Question

If the circles \( x^2 + y^2 - 2x + 4y + c = 0 \) and \( x^2 + y^2 + 2x - 4y + c = 0 \) have four common tangents, then

• A. \( c<0 \)
• B. \( -2<c<2 \)
• C. \( 0<c<5 \)
• D. \( c>0 \)

Hint:

Two circles have four common tangents if and only if they are externally separated. This condition is met when the distance between their centers is greater than the sum of their radii. Find the centers and radii of both circles. Calculate the distance between the centers and the sum of the radii. Apply the condition for externally separated circles to find the range of \( c \).

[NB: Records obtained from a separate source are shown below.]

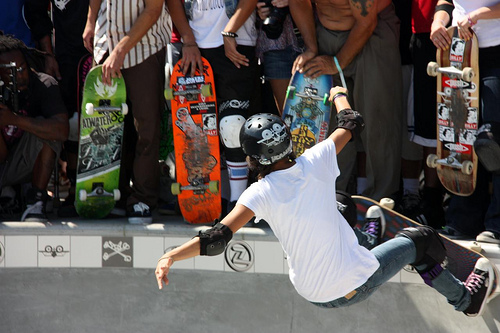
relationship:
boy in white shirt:
[149, 78, 500, 320] [234, 132, 385, 306]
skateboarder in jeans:
[149, 78, 500, 320] [312, 221, 476, 316]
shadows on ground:
[2, 210, 439, 333] [3, 210, 499, 333]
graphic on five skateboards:
[82, 109, 117, 172] [74, 64, 130, 220]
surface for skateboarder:
[3, 210, 499, 333] [155, 78, 500, 319]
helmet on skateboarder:
[237, 112, 300, 169] [149, 78, 500, 320]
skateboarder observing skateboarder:
[155, 78, 500, 319] [149, 78, 500, 320]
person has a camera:
[247, 2, 303, 115] [253, 1, 291, 42]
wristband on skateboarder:
[329, 90, 349, 103] [149, 78, 500, 320]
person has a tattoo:
[285, 1, 406, 210] [351, 1, 373, 18]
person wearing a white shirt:
[428, 0, 499, 242] [446, 1, 500, 55]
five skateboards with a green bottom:
[74, 64, 130, 220] [85, 67, 117, 212]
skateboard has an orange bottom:
[164, 52, 229, 233] [168, 52, 226, 228]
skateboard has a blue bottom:
[278, 54, 336, 161] [282, 61, 334, 158]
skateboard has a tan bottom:
[425, 22, 484, 202] [436, 26, 479, 201]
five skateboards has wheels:
[74, 64, 130, 220] [79, 102, 128, 204]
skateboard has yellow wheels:
[164, 52, 229, 233] [157, 83, 223, 197]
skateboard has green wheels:
[278, 54, 336, 161] [280, 81, 333, 112]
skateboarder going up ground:
[149, 78, 500, 320] [3, 210, 499, 333]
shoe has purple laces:
[357, 204, 386, 245] [363, 218, 381, 234]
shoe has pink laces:
[459, 255, 493, 321] [464, 271, 488, 297]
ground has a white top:
[3, 210, 499, 333] [0, 230, 500, 280]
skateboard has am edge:
[341, 191, 500, 308] [350, 195, 480, 260]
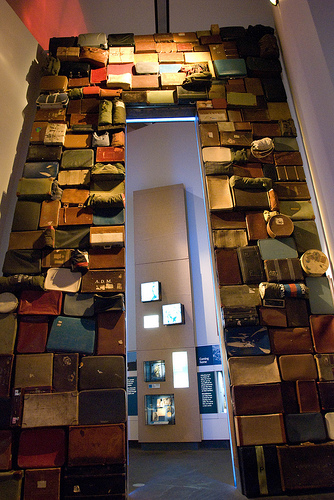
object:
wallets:
[215, 245, 244, 285]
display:
[0, 31, 334, 424]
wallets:
[106, 31, 137, 49]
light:
[94, 40, 206, 80]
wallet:
[48, 34, 81, 56]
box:
[300, 248, 330, 277]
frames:
[131, 185, 201, 495]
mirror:
[126, 114, 232, 424]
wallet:
[139, 280, 163, 306]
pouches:
[0, 424, 15, 472]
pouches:
[21, 461, 65, 500]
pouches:
[0, 314, 18, 357]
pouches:
[16, 426, 67, 470]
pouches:
[15, 315, 49, 356]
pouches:
[13, 352, 53, 391]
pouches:
[0, 290, 19, 315]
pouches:
[20, 391, 79, 430]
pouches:
[18, 286, 62, 318]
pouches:
[0, 352, 14, 402]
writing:
[0, 467, 26, 493]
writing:
[199, 373, 214, 378]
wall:
[313, 0, 333, 217]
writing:
[199, 356, 210, 365]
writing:
[200, 398, 215, 408]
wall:
[127, 122, 190, 178]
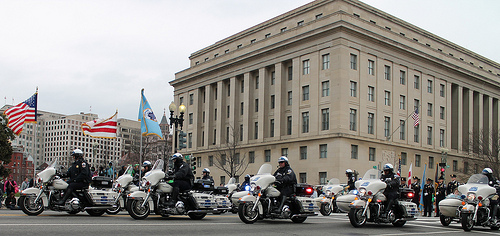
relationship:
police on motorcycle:
[269, 155, 298, 214] [235, 157, 305, 226]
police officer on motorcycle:
[366, 164, 404, 222] [346, 160, 416, 229]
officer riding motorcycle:
[56, 147, 95, 211] [17, 157, 116, 217]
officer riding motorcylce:
[165, 153, 201, 203] [106, 160, 151, 216]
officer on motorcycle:
[163, 153, 202, 207] [125, 159, 218, 219]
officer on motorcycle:
[52, 148, 94, 206] [16, 156, 123, 217]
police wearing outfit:
[262, 155, 298, 215] [266, 168, 295, 213]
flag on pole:
[1, 93, 35, 136] [30, 83, 40, 183]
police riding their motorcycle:
[269, 155, 298, 214] [230, 164, 322, 224]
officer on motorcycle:
[52, 148, 94, 206] [23, 167, 118, 213]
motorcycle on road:
[23, 167, 118, 213] [8, 225, 490, 235]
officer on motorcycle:
[163, 153, 202, 207] [125, 157, 215, 232]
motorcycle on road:
[125, 157, 215, 232] [2, 210, 498, 233]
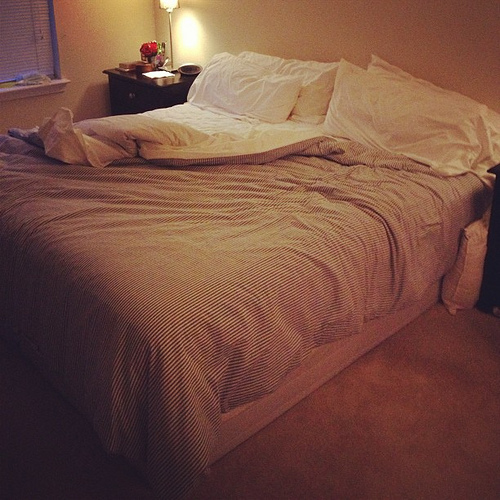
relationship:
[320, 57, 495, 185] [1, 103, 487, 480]
white pillow on bed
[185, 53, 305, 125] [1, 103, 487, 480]
pillow on bed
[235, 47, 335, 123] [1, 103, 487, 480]
pillow on bed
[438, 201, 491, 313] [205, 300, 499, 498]
pillow on floor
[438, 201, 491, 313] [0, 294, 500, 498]
pillow on floor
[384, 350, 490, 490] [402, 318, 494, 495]
carpet on floor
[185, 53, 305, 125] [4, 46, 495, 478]
pillow laying on bed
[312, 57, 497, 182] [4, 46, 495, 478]
pillow laying on bed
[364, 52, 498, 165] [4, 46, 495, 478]
pillow laying on bed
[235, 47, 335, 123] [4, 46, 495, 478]
pillow laying on bed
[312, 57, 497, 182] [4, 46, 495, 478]
pillow on bed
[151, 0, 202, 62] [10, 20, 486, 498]
light in bedroom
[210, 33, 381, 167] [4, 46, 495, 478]
pillows on bed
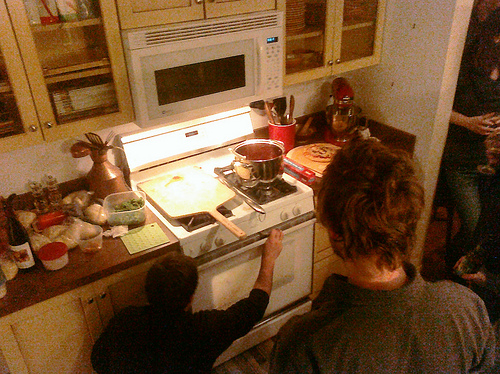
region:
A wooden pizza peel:
[133, 165, 258, 248]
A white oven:
[116, 114, 314, 363]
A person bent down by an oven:
[81, 221, 285, 370]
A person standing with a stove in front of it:
[277, 128, 497, 373]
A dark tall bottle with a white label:
[2, 195, 46, 276]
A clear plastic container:
[100, 187, 150, 222]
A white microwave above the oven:
[131, 20, 286, 121]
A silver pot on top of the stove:
[225, 140, 287, 195]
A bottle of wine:
[0, 200, 50, 273]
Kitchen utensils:
[72, 133, 132, 187]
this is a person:
[269, 139, 498, 364]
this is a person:
[89, 221, 278, 364]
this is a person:
[434, 47, 496, 293]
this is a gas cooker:
[154, 150, 324, 310]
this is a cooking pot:
[231, 131, 291, 198]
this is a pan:
[138, 159, 255, 261]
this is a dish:
[101, 187, 158, 239]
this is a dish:
[26, 239, 83, 274]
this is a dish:
[77, 221, 114, 258]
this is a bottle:
[3, 202, 41, 286]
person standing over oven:
[281, 136, 478, 372]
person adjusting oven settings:
[82, 225, 291, 372]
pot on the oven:
[223, 138, 291, 186]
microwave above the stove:
[128, 55, 286, 109]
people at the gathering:
[457, 56, 495, 288]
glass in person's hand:
[477, 100, 499, 181]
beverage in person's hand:
[447, 226, 495, 282]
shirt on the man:
[276, 269, 483, 370]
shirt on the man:
[93, 298, 265, 372]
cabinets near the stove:
[3, 272, 178, 372]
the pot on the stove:
[213, 131, 288, 202]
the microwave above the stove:
[123, 1, 308, 111]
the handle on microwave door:
[246, 35, 274, 95]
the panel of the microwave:
[256, 33, 289, 97]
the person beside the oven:
[108, 217, 280, 372]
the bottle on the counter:
[1, 193, 43, 280]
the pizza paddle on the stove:
[133, 170, 258, 268]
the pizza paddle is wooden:
[131, 154, 246, 252]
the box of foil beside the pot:
[276, 153, 318, 185]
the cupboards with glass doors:
[2, 3, 131, 132]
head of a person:
[283, 148, 425, 250]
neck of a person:
[340, 253, 435, 294]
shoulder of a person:
[272, 271, 494, 363]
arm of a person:
[230, 226, 300, 320]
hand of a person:
[237, 226, 302, 280]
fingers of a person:
[257, 222, 287, 250]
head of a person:
[142, 251, 213, 308]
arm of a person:
[442, 83, 496, 134]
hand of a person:
[470, 102, 497, 134]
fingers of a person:
[472, 112, 499, 146]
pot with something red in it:
[229, 132, 287, 194]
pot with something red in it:
[224, 126, 297, 196]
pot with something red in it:
[220, 134, 301, 191]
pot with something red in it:
[221, 130, 303, 201]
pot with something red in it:
[215, 131, 309, 193]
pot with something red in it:
[214, 130, 301, 202]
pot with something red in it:
[212, 125, 303, 200]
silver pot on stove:
[226, 138, 309, 201]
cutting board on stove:
[136, 155, 285, 265]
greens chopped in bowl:
[93, 180, 160, 237]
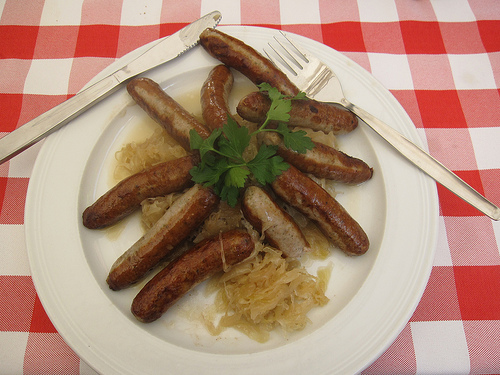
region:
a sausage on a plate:
[270, 157, 371, 256]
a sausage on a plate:
[244, 186, 321, 267]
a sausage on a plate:
[272, 130, 377, 182]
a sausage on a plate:
[242, 87, 363, 139]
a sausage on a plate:
[193, 19, 301, 103]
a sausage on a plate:
[201, 57, 253, 154]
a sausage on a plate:
[129, 75, 216, 154]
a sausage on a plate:
[83, 152, 197, 229]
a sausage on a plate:
[101, 180, 215, 291]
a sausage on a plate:
[132, 227, 251, 321]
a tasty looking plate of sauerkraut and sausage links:
[6, 9, 448, 374]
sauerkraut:
[235, 265, 302, 321]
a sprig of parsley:
[192, 92, 293, 187]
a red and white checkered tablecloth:
[390, 10, 491, 91]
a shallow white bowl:
[370, 170, 425, 276]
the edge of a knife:
[120, 10, 206, 57]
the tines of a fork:
[262, 30, 352, 100]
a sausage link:
[194, 64, 247, 149]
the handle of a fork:
[388, 130, 498, 215]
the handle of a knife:
[36, 87, 115, 129]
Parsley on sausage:
[97, 52, 376, 237]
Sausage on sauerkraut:
[113, 108, 324, 336]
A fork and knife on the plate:
[21, 15, 474, 215]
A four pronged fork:
[235, 14, 432, 171]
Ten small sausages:
[76, 17, 409, 329]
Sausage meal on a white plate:
[31, 22, 449, 372]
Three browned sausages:
[251, 136, 392, 278]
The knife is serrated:
[8, 16, 253, 104]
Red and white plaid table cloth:
[306, 17, 495, 282]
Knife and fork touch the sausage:
[145, 14, 297, 85]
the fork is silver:
[259, 33, 494, 205]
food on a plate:
[16, 19, 435, 374]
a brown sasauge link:
[125, 221, 254, 322]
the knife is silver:
[3, 8, 225, 122]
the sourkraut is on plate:
[222, 263, 332, 331]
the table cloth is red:
[382, 12, 498, 87]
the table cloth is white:
[5, 12, 82, 94]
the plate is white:
[24, 161, 86, 373]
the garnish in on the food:
[183, 131, 300, 193]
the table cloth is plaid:
[432, 288, 485, 368]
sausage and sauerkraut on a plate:
[63, 92, 430, 352]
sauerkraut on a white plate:
[213, 269, 325, 351]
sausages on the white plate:
[86, 193, 234, 309]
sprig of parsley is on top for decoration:
[183, 91, 308, 197]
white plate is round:
[352, 132, 468, 354]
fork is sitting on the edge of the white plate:
[282, 61, 497, 256]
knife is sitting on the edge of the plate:
[0, 18, 209, 139]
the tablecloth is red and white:
[362, 7, 473, 107]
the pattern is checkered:
[378, 11, 470, 111]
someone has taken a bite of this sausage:
[230, 219, 341, 286]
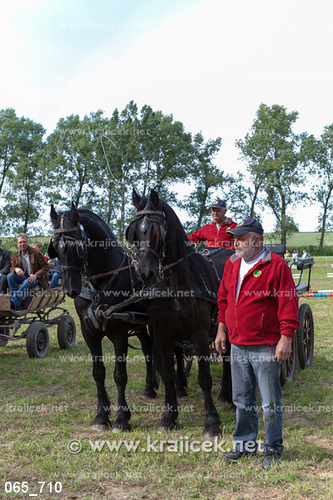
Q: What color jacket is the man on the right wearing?
A: Red.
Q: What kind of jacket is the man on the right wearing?
A: Fleece.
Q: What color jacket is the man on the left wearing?
A: Brown.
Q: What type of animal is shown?
A: Horses.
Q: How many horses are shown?
A: 2.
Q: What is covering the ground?
A: Grass.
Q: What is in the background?
A: Trees.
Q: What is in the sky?
A: Clouds.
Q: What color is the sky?
A: Blue.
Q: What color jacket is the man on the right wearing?
A: Red.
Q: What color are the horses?
A: Black.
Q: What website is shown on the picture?
A: Www.krajicek.net.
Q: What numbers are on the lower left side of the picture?
A: 065_710.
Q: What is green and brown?
A: Grass.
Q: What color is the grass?
A: Green and brown.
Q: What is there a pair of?
A: Black horses.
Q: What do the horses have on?
A: Blinders.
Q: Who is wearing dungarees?
A: A man.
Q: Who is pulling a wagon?
A: The horses.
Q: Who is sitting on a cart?
A: A man.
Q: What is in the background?
A: Green trees.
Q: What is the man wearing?
A: Red fleece jacket.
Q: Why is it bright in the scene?
A: It is daytime.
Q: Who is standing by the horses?
A: A man.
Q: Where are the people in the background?
A: In a wagon.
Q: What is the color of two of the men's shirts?
A: Red.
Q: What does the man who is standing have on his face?
A: Hair.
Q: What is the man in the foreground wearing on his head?
A: A hat.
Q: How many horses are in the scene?
A: Two.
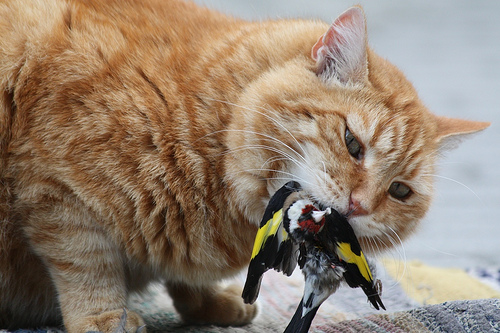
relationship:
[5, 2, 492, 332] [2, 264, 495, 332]
cat standing on bench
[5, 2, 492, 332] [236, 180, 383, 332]
cat holding bird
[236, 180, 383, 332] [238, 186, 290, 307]
bird has wing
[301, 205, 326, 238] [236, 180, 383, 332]
blood on head of bird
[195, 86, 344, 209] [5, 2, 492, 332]
whiskers are on face of cat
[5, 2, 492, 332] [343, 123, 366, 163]
cat has eye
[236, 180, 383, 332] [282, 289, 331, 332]
bird has tail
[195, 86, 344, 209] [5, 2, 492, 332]
whiskers are attached to cat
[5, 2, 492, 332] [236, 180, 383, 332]
cat eating bird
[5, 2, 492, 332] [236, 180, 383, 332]
cat looking at bird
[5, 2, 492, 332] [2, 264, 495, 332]
cat standing on rug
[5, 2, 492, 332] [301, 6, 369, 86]
cat has ear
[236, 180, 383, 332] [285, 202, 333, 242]
bird has head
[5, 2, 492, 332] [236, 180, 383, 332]
cat carrying bird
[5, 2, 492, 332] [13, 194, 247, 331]
cat has legs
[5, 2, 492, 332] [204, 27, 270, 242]
cat has neck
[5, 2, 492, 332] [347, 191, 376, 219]
cat has nose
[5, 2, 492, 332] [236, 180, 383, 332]
cat chewing on bird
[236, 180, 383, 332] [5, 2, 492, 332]
bird being eaten by cat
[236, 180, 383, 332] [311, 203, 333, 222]
bird has beak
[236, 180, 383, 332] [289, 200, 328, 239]
bird has face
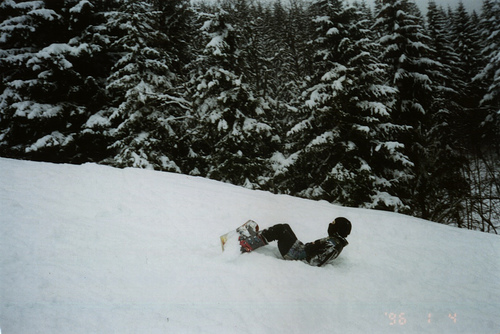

Remember that for the radii to be real, the term under the square root must be positive.

Answer 1

The Correct Option is C

The equation of the first circle is \( S_1: x^2 + y^2 - 2x + 4y + c = 0 \).
Center \( C_1 = (1, -2) \), radius \( r_1 = \sqrt{(-1)^2 + (2)^2 - c} = \sqrt{1 + 4 - c} = \sqrt{5 - c} \).
The equation of the second circle is \( S_2: x^2 + y^2 + 2x - 4y + c = 0 \).
Center \( C_2 = (-1, 2) \), radius \( r_2 = \sqrt{(1)^2 + (-2)^2 - c} = \sqrt{1 + 4 - c} = \sqrt{5 - c} \).
For four common tangents, the circles must be externally separated, which means the distance between their centers must be greater than the sum of their radii.
Distance between centers \( d = \sqrt{(1 - (-1))^2 + (-2 - 2)^2} = \sqrt{(2)^2 + (-4)^2} = \sqrt{4 + 16} = \sqrt{20} = 2\sqrt{5} \).
Sum of radii \( r_1 + r_2 = \sqrt{5 - c} + \sqrt{5 - c} = 2\sqrt{5 - c} \).
For four common tangents, \( d>r_1 + r_2 \): \( 2\sqrt{5}>2\sqrt{5 - c} \) \( \sqrt{5}>\sqrt{5 - c} \) Squaring both sides: \( 5>5 - c \) \( c>0 \) Also, for the radii to be real, \( 5 - c>0 \implies c<5 \).
Combining these conditions, we get \( 0<c<5 \).